Occasionally people walked through the police station’s colored entrance, but one glance and Boggs could tell they weren’t farmers from Peacedale. Maybe they were janitors, or errand boys, or they were here to inquire about their recently arrested son or father. It bothered Boggs that they had to come to this back door to be insulted by white cops and clerks. Boggs and his colleagues would be allowed in the station “eventually,” McInnis had said a few times, but when was “eventually”? Next year, or when Boggs was forty? Had they made it to the double-l in “eventually” yet, or were they still on the first e?

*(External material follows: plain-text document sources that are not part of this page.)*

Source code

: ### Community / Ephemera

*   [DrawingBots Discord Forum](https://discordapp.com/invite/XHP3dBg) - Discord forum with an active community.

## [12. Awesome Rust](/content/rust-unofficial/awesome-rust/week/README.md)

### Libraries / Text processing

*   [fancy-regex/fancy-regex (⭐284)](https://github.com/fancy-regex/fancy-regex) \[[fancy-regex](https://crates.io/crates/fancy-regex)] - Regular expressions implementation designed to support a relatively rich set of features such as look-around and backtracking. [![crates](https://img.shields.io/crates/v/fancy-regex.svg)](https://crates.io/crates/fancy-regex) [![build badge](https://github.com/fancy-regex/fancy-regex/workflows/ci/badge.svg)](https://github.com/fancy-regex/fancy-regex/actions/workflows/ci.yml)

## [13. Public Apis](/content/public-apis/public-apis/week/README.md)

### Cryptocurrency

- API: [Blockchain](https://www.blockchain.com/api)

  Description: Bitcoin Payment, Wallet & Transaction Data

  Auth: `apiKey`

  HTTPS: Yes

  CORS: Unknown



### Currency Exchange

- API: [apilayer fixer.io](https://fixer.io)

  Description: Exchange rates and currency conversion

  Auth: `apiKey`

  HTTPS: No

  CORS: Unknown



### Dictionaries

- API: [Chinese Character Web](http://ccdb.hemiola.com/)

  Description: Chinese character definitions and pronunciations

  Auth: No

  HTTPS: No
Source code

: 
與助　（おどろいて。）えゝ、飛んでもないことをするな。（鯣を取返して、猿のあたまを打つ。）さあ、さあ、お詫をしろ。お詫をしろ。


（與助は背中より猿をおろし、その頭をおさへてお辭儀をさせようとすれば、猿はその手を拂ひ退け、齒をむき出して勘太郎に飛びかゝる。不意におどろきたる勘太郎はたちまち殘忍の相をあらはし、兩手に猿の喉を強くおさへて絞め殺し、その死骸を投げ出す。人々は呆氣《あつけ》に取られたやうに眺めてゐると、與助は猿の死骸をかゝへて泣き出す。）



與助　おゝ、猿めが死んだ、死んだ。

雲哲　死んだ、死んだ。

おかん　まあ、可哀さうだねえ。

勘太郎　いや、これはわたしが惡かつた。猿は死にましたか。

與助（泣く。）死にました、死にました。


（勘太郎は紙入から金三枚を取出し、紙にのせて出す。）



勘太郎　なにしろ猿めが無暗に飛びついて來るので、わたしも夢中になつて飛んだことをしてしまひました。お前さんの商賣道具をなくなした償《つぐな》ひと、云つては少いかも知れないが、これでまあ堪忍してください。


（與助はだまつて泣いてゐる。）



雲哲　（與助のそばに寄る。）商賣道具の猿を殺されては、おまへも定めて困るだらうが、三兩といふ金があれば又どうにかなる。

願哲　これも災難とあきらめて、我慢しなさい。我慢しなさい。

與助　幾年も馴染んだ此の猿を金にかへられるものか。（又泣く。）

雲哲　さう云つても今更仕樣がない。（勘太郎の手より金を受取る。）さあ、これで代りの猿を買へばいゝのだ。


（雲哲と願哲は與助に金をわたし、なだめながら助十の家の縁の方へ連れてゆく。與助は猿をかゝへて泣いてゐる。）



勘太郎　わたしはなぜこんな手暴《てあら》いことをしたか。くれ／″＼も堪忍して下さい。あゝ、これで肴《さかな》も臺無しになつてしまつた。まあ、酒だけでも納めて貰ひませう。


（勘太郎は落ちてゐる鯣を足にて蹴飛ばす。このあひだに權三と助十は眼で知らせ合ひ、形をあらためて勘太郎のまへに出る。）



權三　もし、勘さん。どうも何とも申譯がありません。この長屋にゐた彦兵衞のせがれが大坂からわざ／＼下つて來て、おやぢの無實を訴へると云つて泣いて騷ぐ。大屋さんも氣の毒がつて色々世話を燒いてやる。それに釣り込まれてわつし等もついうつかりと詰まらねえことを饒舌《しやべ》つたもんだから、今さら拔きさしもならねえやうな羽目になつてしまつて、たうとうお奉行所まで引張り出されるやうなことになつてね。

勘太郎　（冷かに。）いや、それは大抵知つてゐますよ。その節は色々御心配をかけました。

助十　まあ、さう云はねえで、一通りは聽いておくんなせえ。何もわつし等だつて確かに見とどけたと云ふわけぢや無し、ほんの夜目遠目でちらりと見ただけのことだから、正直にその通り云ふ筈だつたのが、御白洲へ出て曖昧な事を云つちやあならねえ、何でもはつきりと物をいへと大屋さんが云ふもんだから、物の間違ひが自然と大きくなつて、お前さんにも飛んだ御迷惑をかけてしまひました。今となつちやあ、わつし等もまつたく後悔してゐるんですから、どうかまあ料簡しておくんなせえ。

It was a scorching day, and his shade was shrinking. Air conditioners hummed above him, condensation dripping on either side. He was not in uniform, instead wearing khaki pants and a crisp white shirt. His pants pocket hid his badge. He still wasn’t used to the bandage on his face and couldn’t wait until his return visit to the doctor to have the stitches removed.
Finally he saw a man who looked the part hesitantly approach the old wooden steps. The wooden steps that were warped on the sides because they hadn’t been sealed right, so warped that Boggs was tempted to ask the station to rebuild them, though he wasn’t sure if it was worth the effort. (To repair them would be to acknowledge that a separate colored entrance was necessary.) The wooden steps that audibly creaked as the man in jean overalls and an off-white work shirt with red clay stains at the elbows and thick, clay-caked boots rose upon them.
“Mr. Ellsworth?” Boggs would have guessed the man was not yet forty, but a very old kind of not-yet-forty. Thin but not gaunt, with
lines spiderwebbing the dark skin around his light brown eyes.
“Yeah?”
Boggs took his badge out of his pocket and held it there a moment. “I’m Officer Lucius Boggs. Thank you for coming in.”
Ellsworth’s eyes seemed hollow, not all there. He didn’t reply. There was no adequate response to being thanked for coming in to identify the body of your daughter.
Sensing this, Boggs dispensed with any small talk and said, “Why don’t you follow me.”
Ellsworth had been wearing a brown driver’s cap, but he removed it now and held it awkwardly at his breast, as if hearing the national anthem or watching a casket pass. Two inches above his left ear a thin scar curved hairlessly like an upside-down smile.
Boggs opened the door and the air felt cooler immediately. He led Ellsworth down the hallway, passing the white clerk, a white-haired old man who kept to himself his objections to this colored officer entering the inner sanctum. Too shocked to speak, perhaps.
The door to the basement was about ten yards away. The hallway was narrow, with occasional head-high windows offering views into the bullpens, through which, surely, some cops at their desks could see him. He would not look. He didn’t hear any cries or curses as he continued, didn’t hear his name called out or anything worse.
He reached the basement door and opened it. He exhaled a little more deeply.
When they reached the bottom of the stairs, Boggs faced Ellsworth again. The farmer’s head had been on a swivel before, turning this way and that, taking in all the sights, but now it seemed that his neck had contracted, his shoulders protectively high.
“Are you all right?”
“Yeah. First time in a police station is all.”
Boggs had only dealt with a few grieving parents at this point in his career, but still, something in Ellsworth’s manner seemed off. Boggs had seen other fathers turn inward, silent and stony, but even then there was always some telltale evidence of misery and dread on their faces, some sign that this rocklike facade was being held up only by extreme effort. Ellsworth seemed not so much devastated as down.